Sunscreen ingredients fall into two categories commonly labeled “mineral” and “chemical”. The name chemical is a little misleading since minerals are chemicals too. Mineral (also called physical) sunscreens are made from either Titanium Dioxide or Zinc Oxide or a combination of both. These are both minerals that come from the earth. When applied to the skin mineral sunscreens form a physical barrier that reflect UV rays away from the skin. Chemical sunscreens are man-made combinations of ingredients that need to be absorbed by the skin to work. They work by absorbing UV radiation, as they absorb the sun’s rays they become less effective. Some sunscreens use all mineral active ingredients, some use all chemical, and some use a combination of both. Both can be equally effective at protecting the skin from the sun’s damaging rays.
Each of the individual chemical sunscreen ingredients block only a portion of the UV spectrum, so a broadspectrum chemical sunscreen will contain 4-5 different active ingredients. Of the mineral sunscreen ingredients, both can technically be called broad spectrum because both Titanium Dioxide and Zinc Oxide block both UVB and UVA ray, but only Zinc Oxide blocks the entire range of UVA 1&2 rays. Titanium Dioxide doesn’t block UVA 1 so it should be used in combination with a UVA 1 blocker.
I use mineral sunscreen for my face, neck, chest and hands because chemical sunscreens irritate my skin (which is more sensitive because of my retin-a use). Mineral sunscreens are good for people with sensitive skin, acne prone skin, and rosacea. I use chemical sunscreen for the rest of my body because they’re more readily available and less expensive.

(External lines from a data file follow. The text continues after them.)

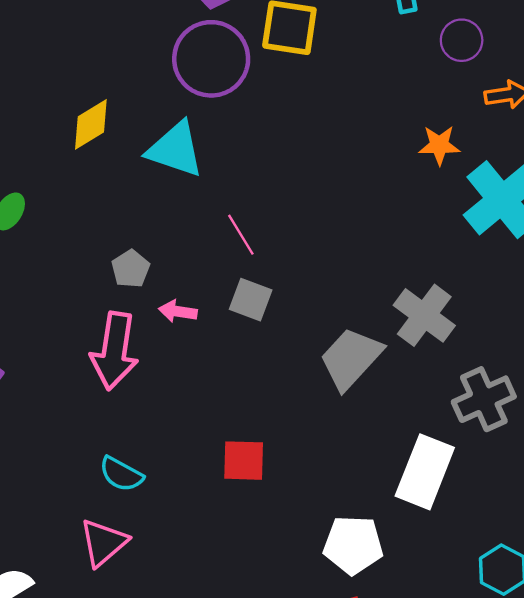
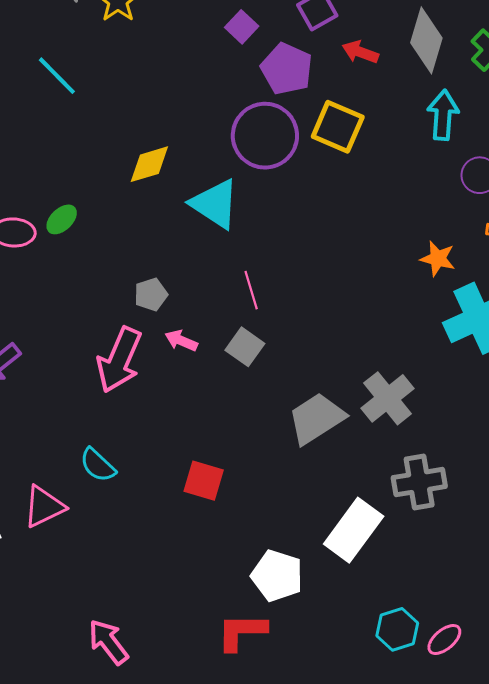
pink triangle: (103, 543) -> (44, 507), moved

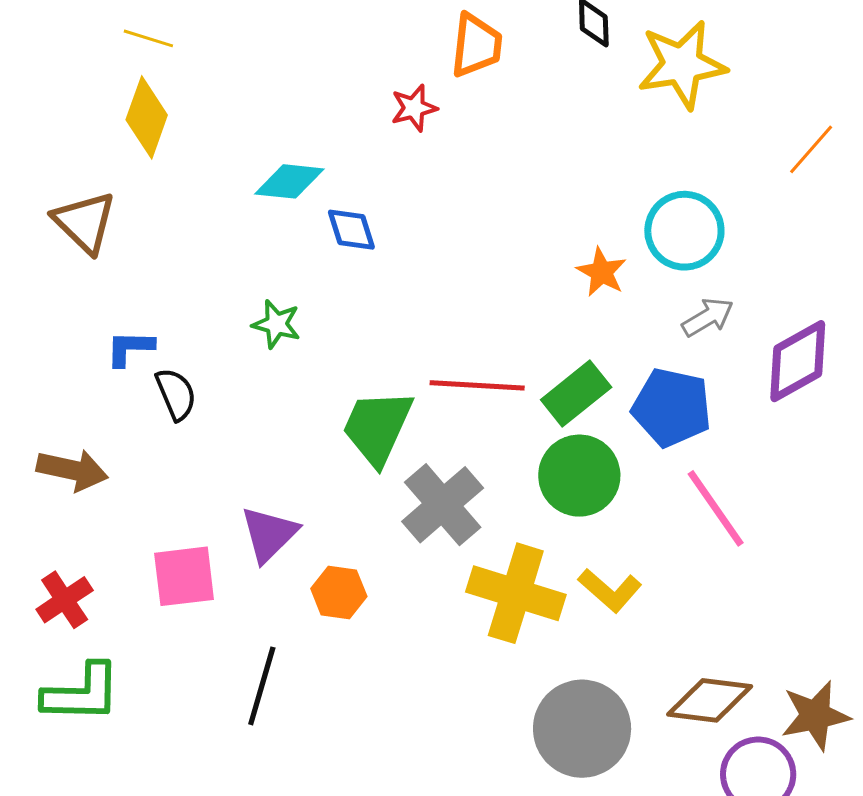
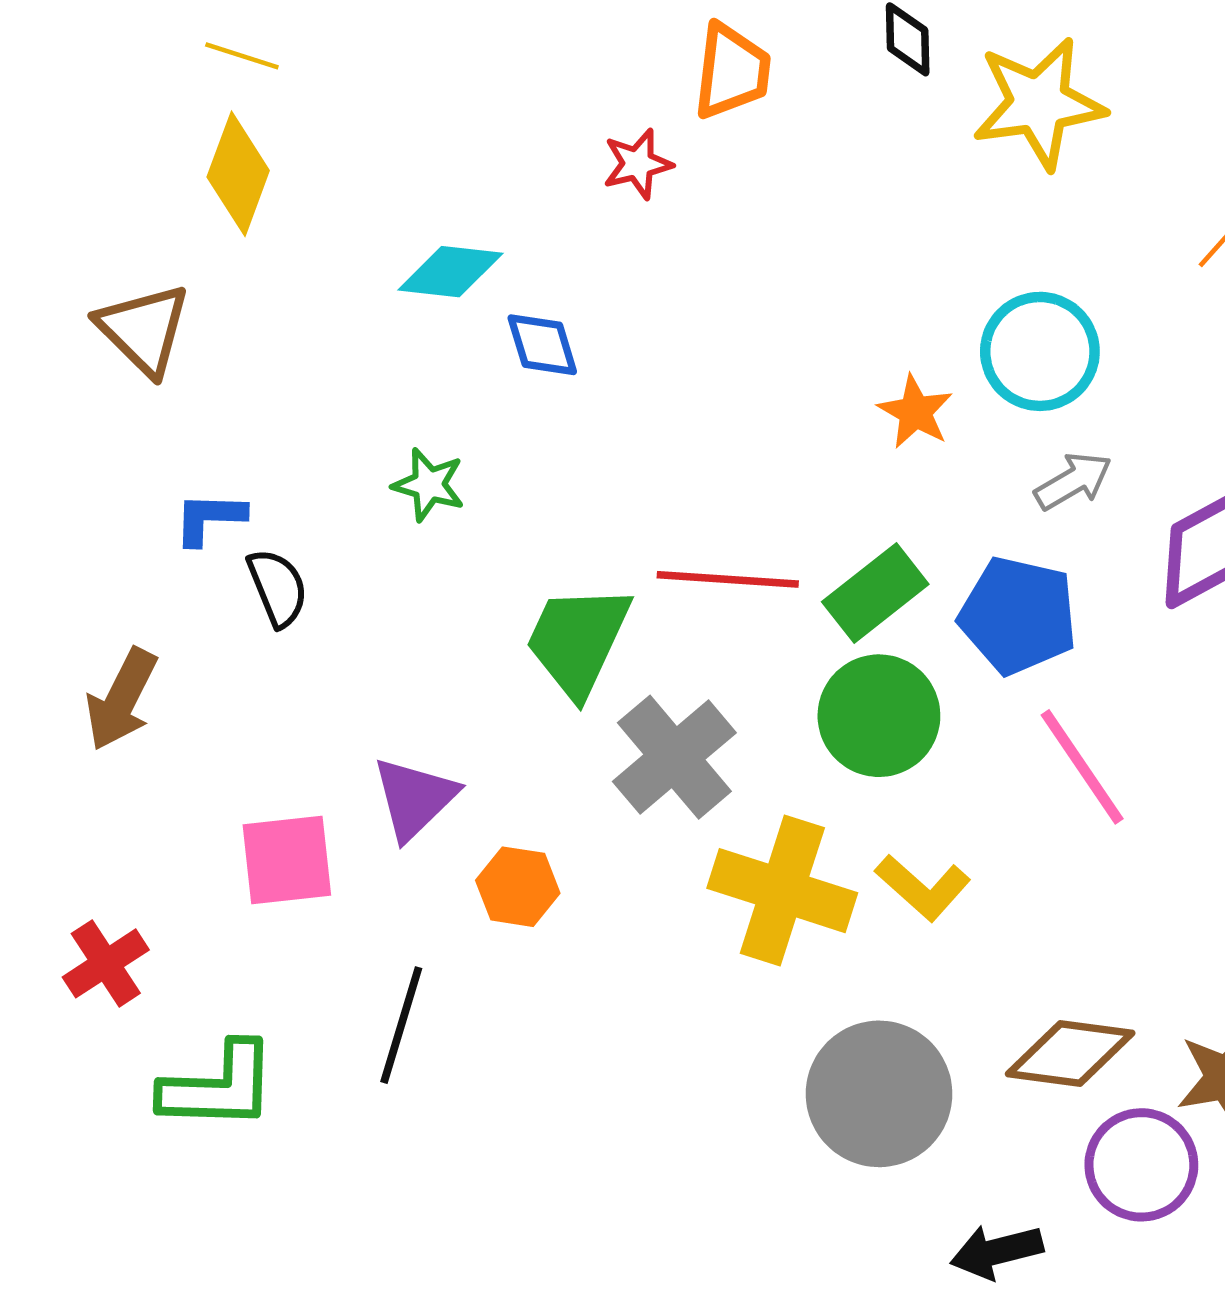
brown arrow: (72, 470) -> (122, 699), turned 104
red cross: (65, 600) -> (106, 963), moved
green L-shape: (82, 693) -> (218, 1087), moved

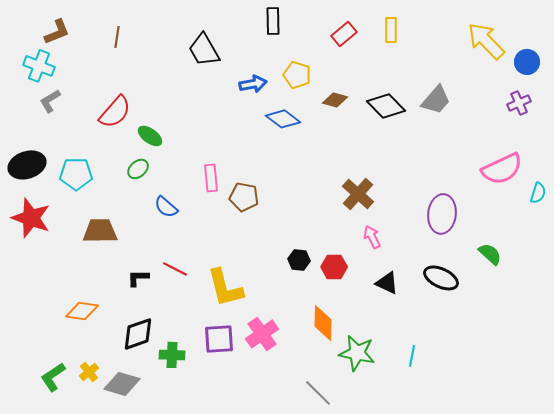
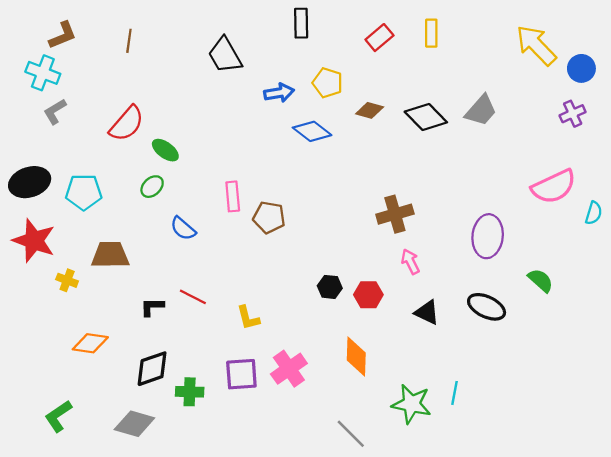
brown cross: (358, 194) -> (395, 214), turned 32
yellow L-shape: (225, 288) -> (248, 318), size x0.6
green star: (357, 353) -> (411, 404), moved
yellow cross: (89, 372) -> (67, 280), moved, turned -30

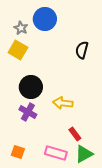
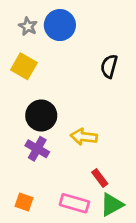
gray star: (21, 28) -> (28, 26), moved

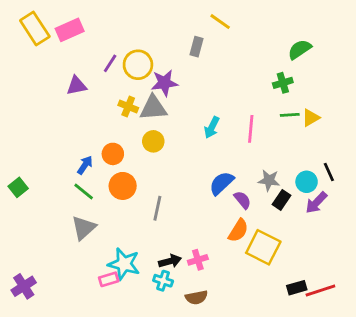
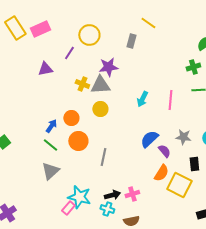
yellow circle: (138, 65) -> (89, 35), moved
black rectangle: (281, 200) -> (194, 164), moved, turned -40
pink rectangle: (109, 279) -> (68, 208), turned -32

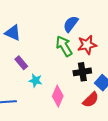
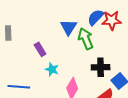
blue triangle: (13, 33) -> (69, 27), moved, turned 30
red star: (87, 45) -> (112, 20), moved

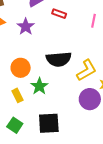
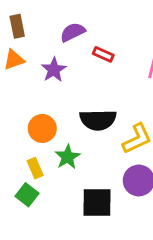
black square: (49, 123) -> (97, 202), moved
green square: (15, 125) -> (27, 195), moved

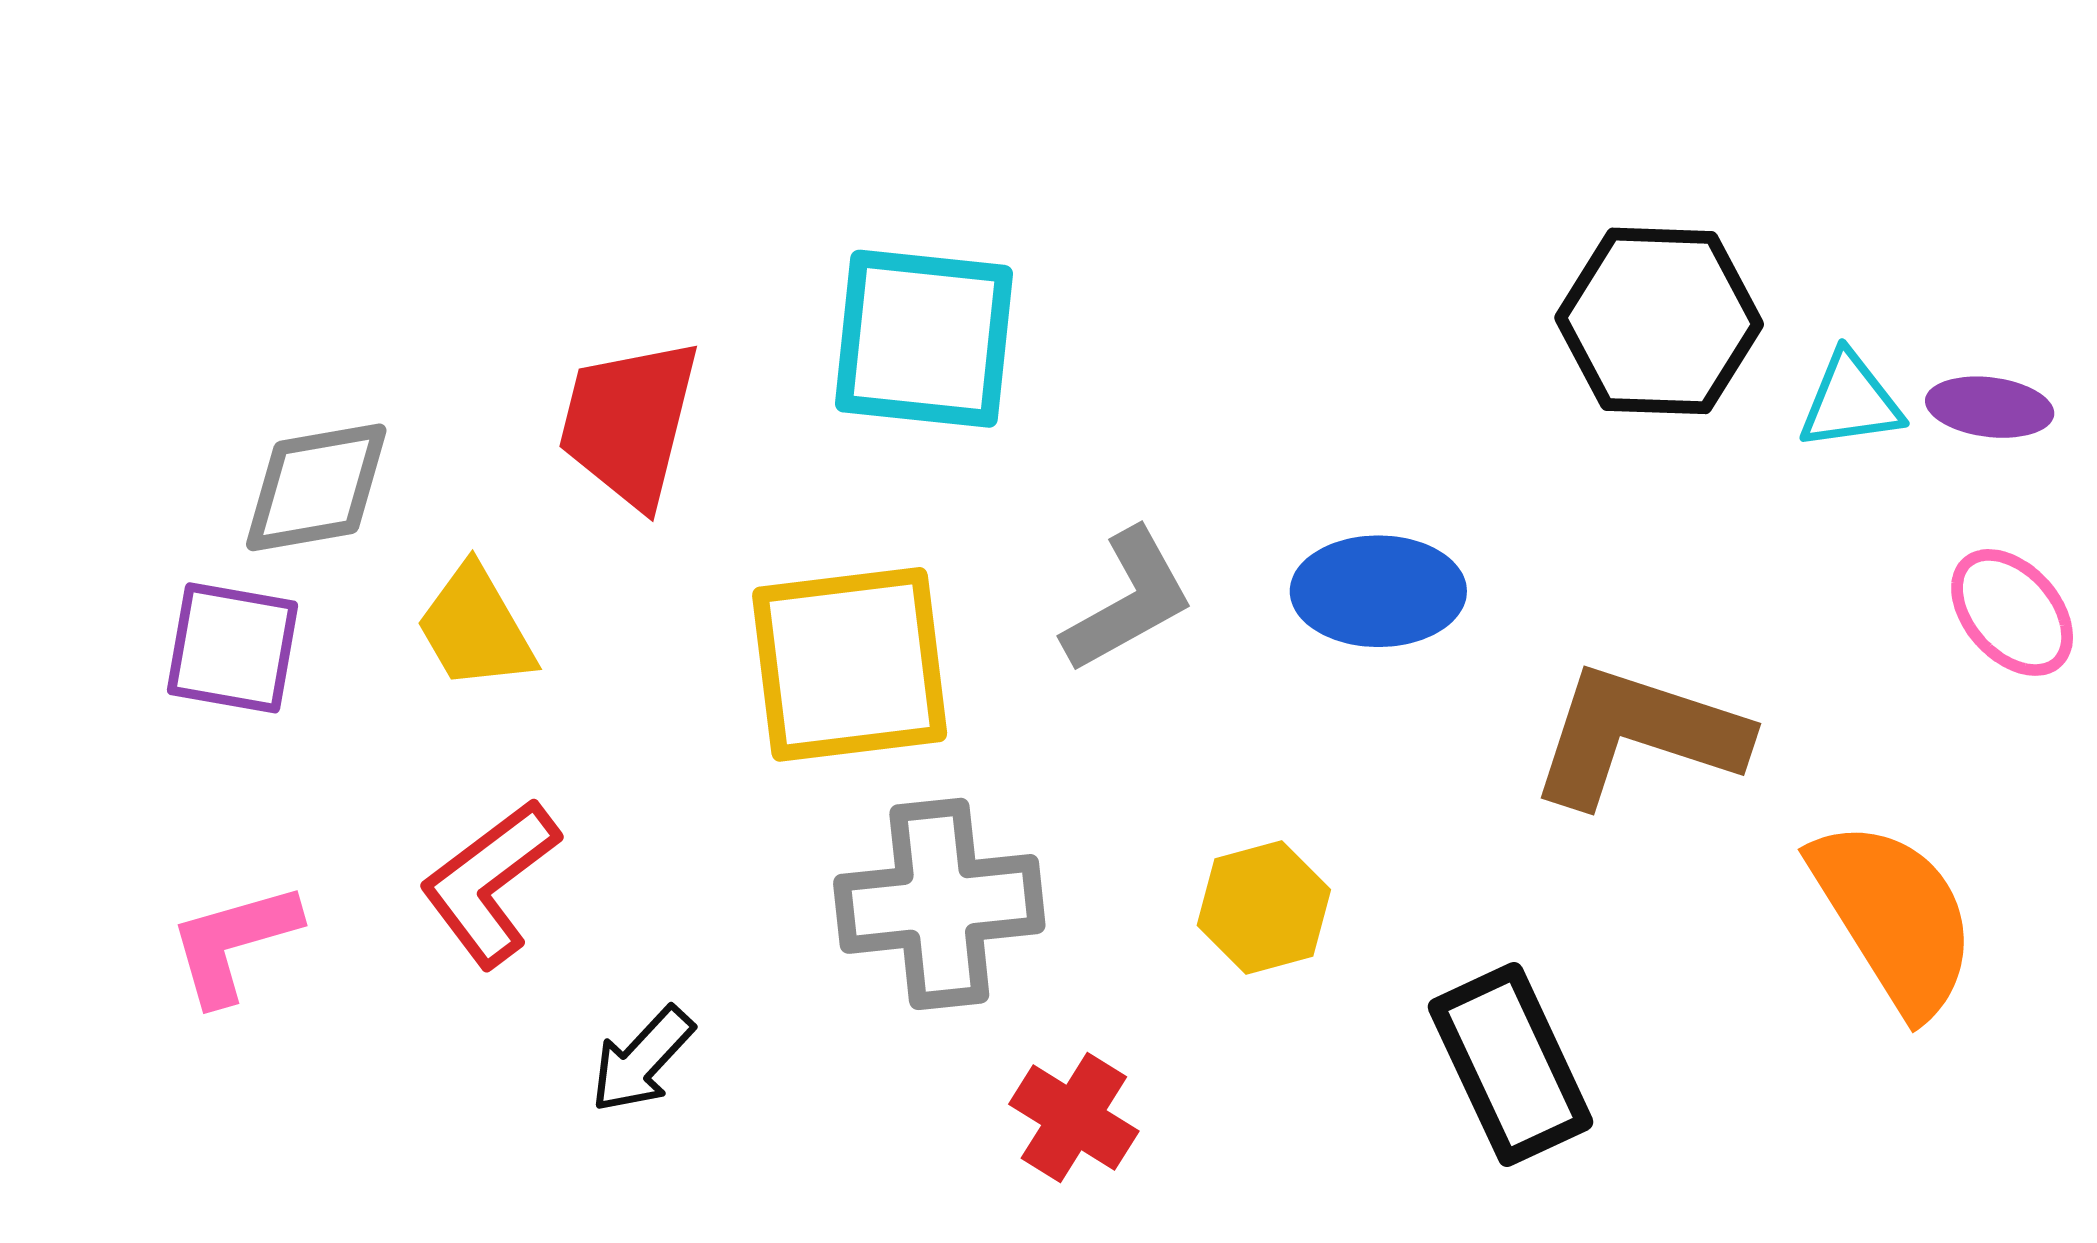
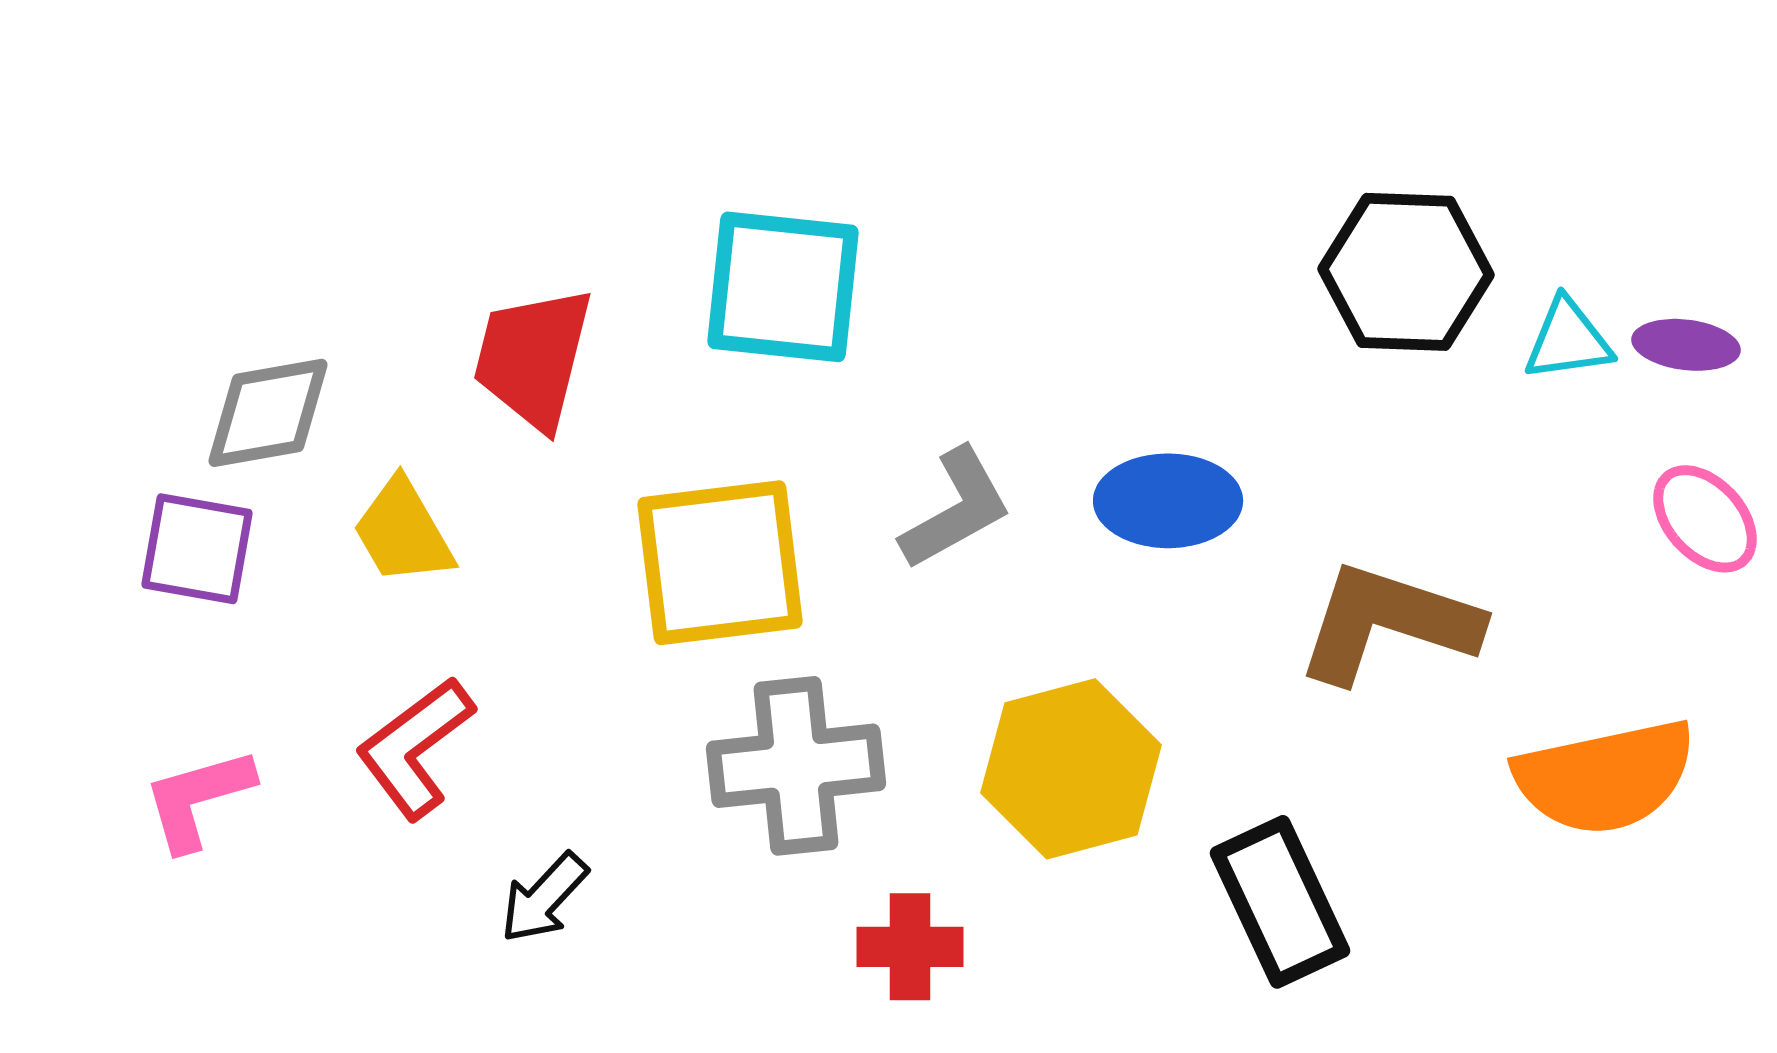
yellow hexagon: (1264, 907) -> (1071, 769), size x1.6
orange semicircle: (1894, 917) -> (1605, 777), turned 110
red cross: (1074, 1118) -> (910, 947), turned -32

SkinCancer.org Article: “Understanding UVA and UVB”
Question 3: Do I Really Need To Reapply Sunscreen Every Two Hours?
All sunscreen sold in the US carries an FDA mandated label stating that it should be reapplied every two hours. This number was chosen by the FDA for the general protection of the consumer, so I wouldn’t disagree with it. What I will say is that the 2 hours is not an absolute, it’s a guideline and actual performance will vary depending on how much sunscreen was applied, what the SPF of that product is, how much sun exposure you’re getting, and what type of skin you have. So if you’re out in full sun for a prolonged period of time or sweating or swimming, then definitely try to apply every 2 hours. Where the chemical sunscreens become less effective as they absorb more UV rays I’m more careful to reapply more often.
What I try to do is apply a high spf broad spectrum mineral based sunscreen in the hopes it stays stable on my skin longer and provides me protection for more than 2 hours.
Question 4: How Do I Reapply Sunscreen Over Makeup?
This is a tough one, but I do have a couple of suggestions:
1. Use Mineral Powder Sunscreen for added protection over liquid makeup: There are a few brands on the market, but I bought ColorScience Sunforgettable Mineral Powder Sunscreen SPF 50. It comes in a convenient package with an attached brush that can be carried in a purse for emergency touch-ups. The powder is tinted and very fine so it’s easy to apply and almost invisible.
2. Use BB or CC cream with sunscreen and re-apply throughout the day. I like IT Cosmetics CC+ Cream SPF 50, and Pur Minerals CC Cream SPF 40. Both use all mineral based sunscreens in a tinted lightweight makeup base.
3. Bring a hat whenever you’ll be out in the sun and you won’t need to reappy sunscreen over makeup. I keep a hat in my car or plan ahead depending on where I’m going and put a crushable hat in my purse for shopping, lunch or concerts.
If you have any suggestions on how to reapply sunscreen over makeup, please leave a comment below.
As you can tell, I think this is an important topic and I’m passionate about getting the information out there so more people can make educated decisions about sun protection. If one person starts using daily sun protection and cuts down their chances of skin cancer and premature aging, then I’ll be very happy!